*Problem*
Go through the material below and count the lines in which the word "springen" occurs; the only output is the number.

*Dataset records*
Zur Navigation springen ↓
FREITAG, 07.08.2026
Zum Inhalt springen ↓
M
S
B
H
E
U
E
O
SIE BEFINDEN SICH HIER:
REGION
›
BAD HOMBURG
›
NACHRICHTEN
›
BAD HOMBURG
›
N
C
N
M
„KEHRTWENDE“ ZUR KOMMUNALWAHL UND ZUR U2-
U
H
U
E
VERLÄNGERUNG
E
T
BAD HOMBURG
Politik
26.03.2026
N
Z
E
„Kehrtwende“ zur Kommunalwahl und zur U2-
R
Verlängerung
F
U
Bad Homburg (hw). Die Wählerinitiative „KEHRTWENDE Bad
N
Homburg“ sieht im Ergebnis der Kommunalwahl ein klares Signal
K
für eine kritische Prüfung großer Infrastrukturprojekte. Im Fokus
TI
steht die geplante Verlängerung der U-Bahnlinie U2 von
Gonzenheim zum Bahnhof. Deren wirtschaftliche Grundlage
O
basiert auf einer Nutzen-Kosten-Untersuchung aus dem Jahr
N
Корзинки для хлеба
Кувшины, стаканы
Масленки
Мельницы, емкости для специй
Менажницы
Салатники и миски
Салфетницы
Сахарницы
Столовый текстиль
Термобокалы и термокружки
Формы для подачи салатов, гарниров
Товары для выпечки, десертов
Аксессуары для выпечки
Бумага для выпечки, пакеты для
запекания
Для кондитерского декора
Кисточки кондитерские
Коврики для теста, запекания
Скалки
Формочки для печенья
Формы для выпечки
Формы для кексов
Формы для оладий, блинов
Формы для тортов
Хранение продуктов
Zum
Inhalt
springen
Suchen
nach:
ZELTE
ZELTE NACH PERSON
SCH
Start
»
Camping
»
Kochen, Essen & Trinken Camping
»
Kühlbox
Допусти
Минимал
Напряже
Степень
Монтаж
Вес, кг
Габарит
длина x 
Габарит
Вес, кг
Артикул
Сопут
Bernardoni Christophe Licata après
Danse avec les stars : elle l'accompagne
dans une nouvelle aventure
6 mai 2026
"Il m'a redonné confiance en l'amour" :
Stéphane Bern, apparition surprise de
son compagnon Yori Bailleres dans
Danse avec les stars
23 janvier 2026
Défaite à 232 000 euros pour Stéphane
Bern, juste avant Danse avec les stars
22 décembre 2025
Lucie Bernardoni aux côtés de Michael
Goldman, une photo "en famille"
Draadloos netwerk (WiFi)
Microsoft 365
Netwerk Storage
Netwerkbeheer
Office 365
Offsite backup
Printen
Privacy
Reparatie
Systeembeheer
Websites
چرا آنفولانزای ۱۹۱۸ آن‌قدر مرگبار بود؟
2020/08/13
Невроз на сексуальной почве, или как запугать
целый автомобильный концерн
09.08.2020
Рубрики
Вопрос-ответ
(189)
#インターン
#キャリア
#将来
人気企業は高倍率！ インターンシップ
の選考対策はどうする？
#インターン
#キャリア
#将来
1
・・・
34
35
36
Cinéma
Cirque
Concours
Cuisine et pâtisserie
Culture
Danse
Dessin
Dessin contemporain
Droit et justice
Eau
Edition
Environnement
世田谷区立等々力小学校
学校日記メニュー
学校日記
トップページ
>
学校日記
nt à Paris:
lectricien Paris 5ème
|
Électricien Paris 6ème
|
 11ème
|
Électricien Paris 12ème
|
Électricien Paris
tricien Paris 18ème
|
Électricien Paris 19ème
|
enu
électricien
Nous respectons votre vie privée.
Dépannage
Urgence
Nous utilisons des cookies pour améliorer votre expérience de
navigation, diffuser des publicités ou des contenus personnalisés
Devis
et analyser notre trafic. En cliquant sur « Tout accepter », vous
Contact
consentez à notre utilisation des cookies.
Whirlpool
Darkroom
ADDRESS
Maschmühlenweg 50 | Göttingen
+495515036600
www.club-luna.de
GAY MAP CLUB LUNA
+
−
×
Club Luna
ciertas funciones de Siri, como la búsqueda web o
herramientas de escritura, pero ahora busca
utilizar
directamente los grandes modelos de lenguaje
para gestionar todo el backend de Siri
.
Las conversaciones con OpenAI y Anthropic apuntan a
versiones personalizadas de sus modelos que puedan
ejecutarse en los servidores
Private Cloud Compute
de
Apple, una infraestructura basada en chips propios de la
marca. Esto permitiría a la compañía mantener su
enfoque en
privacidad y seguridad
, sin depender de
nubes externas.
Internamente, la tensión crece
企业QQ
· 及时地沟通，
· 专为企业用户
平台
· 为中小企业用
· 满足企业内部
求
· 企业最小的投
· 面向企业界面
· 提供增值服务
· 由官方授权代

*Exercise answer*
3